LaContessaDiPlump · 12/05/2016 22:41

IME that's unusually strict wrt halal meat. My dad is Muslim and buys everything from Tesco without worrying about it Blush plus I've worked with many Muslim colleagues and they have routinely ordered dishes with meat in non-halal establishments.

Could you just lie to your ex and say you have halal meat at home?

Pangurban1 · 12/05/2016 22:41

If it was something really admirable like meat reared with a good level of animal welfare, that would be quite a moral thing to try to adhere to.

As for magic words said over the animal to satisfy someone's made up rules, not so much. Whisper abracadabra yourself over the burger.

DioneTheDiabolist · 12/05/2016 22:42

Have you posted this before OP? I think I remember a similar to identical post recently.Confused

WriteforFun1 · 12/05/2016 22:42

OP "When can the decide for themselves?"

well I was 8 when I told my parents I wasn't leaving the house to go to their place of worship with them and couldn't they please let me sit with next door....

Inertia · 12/05/2016 22:43

I think I'd put the feelings of your children first and start allowing them to attend parties with their friends, and eat what you feel is appropriate while they are with you.

It's all very well for your Ex to try to insist that you adhere to his religion- but that was an agreement made while you were married, and you were clear that all aspects of religion were his responsibility. It sounds like he didn't even bother to do that while he lived with you all, so it'd be a bit hypocritical for him to insist that you do the hard work of raising children in a faith that he doesn't even adhere to himself.

PaulAnkaTheDog · 12/05/2016 22:43

It's not giving him the finger if he doesn't know is it?

It is if you're deliberately going against what he wants for no valid reason.
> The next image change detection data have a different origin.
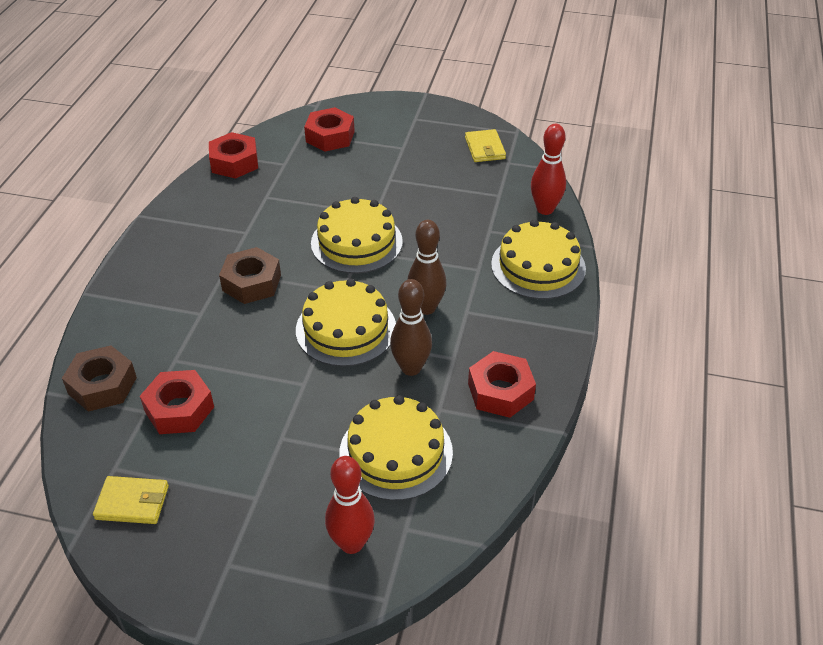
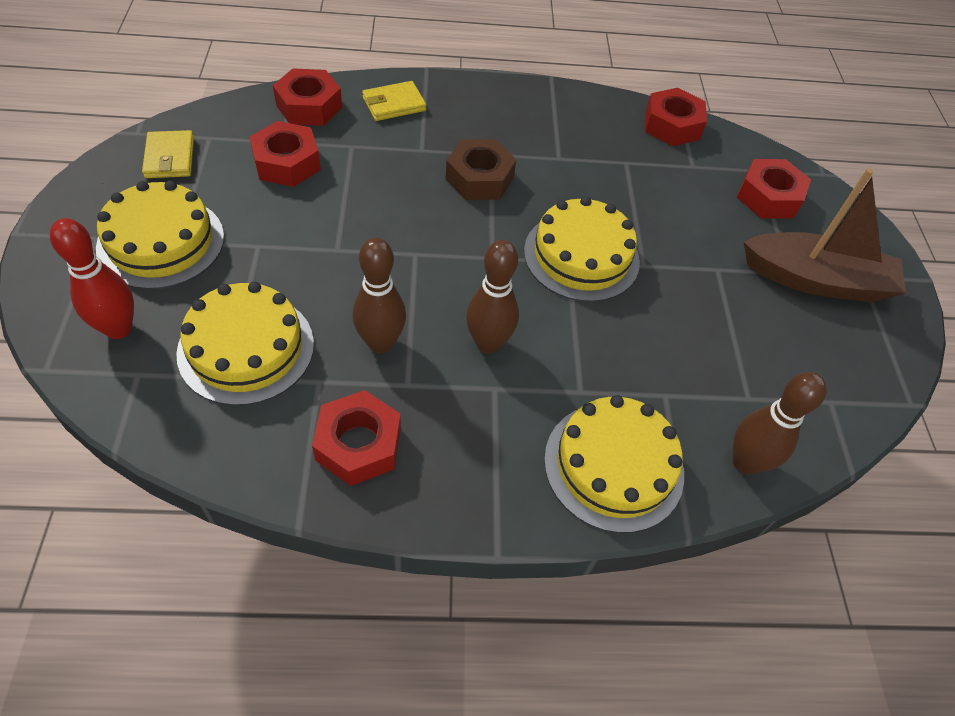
camera: 70 degrees right, 10 degrees up
brown nut [62,346,137,412] -> red nut [273,68,342,126]
yellow cake [296,279,396,367] -> yellow cake moved to [96,181,224,289]
yellow wallet [465,129,506,162] -> yellow wallet moved to [362,81,426,121]
red bowling pin [531,124,566,215] -> brown bowling pin [733,372,826,475]
none -> brown boat [744,168,906,302]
The cost of halal is not valid as there is barely, if any, difference cost wise nowadays.

WriteforFun1 · 12/05/2016 22:44

The other thing that strikes me is that you yourself are upset about the way halal meat is so it's a conflict for you there too.

What is your relationship with the ex like - if it's going to be fraught anyway, there's an argument that it doesn't make a difference. But equally I see the keeping the peace argument. if you are worried about bills can he pay more?
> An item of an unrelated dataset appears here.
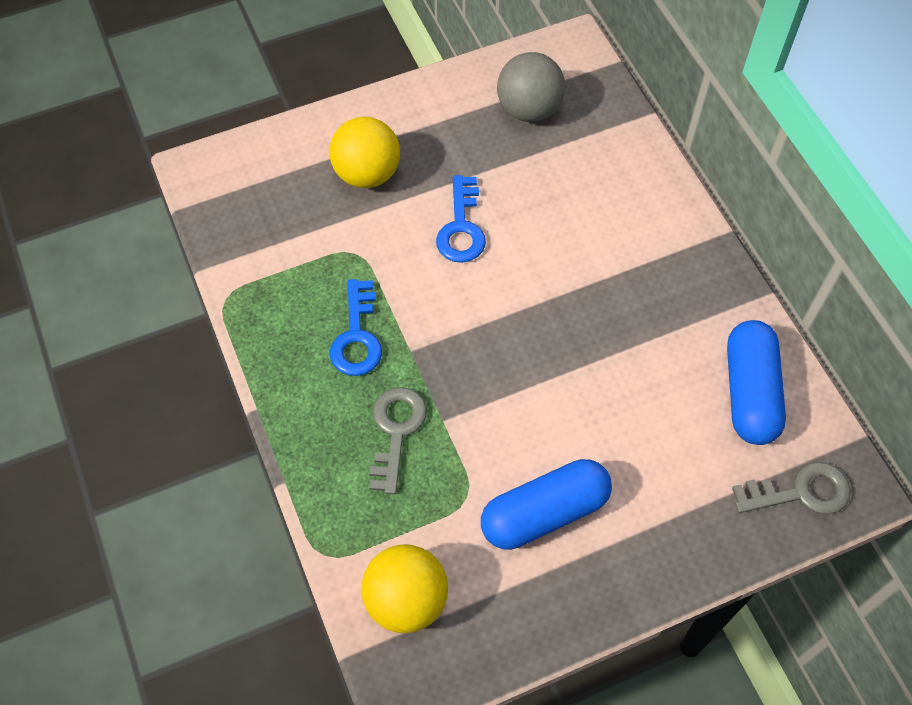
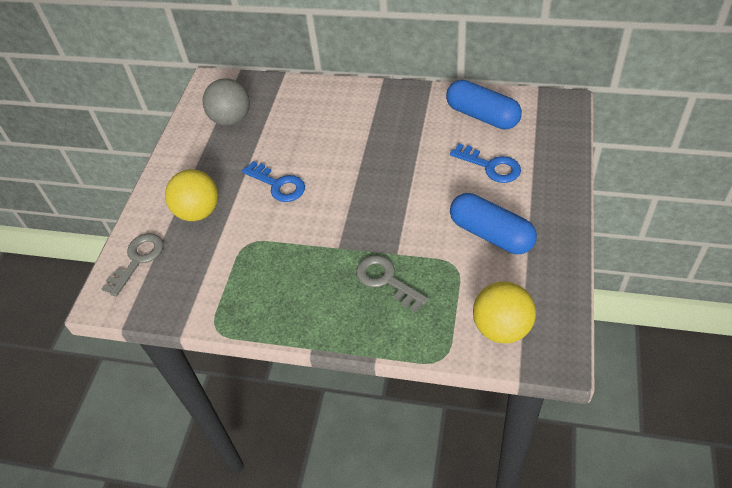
camera: 50 degrees left, 10 degrees down
blue key [330,279,382,376] -> blue key moved to [450,144,521,183]
blue capsule [481,459,612,550] -> blue capsule turned 60 degrees counterclockwise [450,193,537,254]
grey key [732,462,851,515] -> grey key moved to [102,233,164,297]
fuzzywuzzy · 12/05/2016 22:49

Have you posted this before?

Previous thread general consensus was depending on how children feel let them eat what they want, it's nice of you to avoid pork in the home.

MrsDeathOfRats · 12/05/2016 22:49

But I'm deliberately going against it just to piss him off.

Of course it is deliberate in that I do it actively but I also promised to not bring alcohol into our home, not to let others bring alcohol into our home. I was asked to cover up a little more and other things that were agreed upon by us during our marriage.
Do I have to continue to abide by all these things as well?
Or am I then deliberately going against him, when he will be divorced?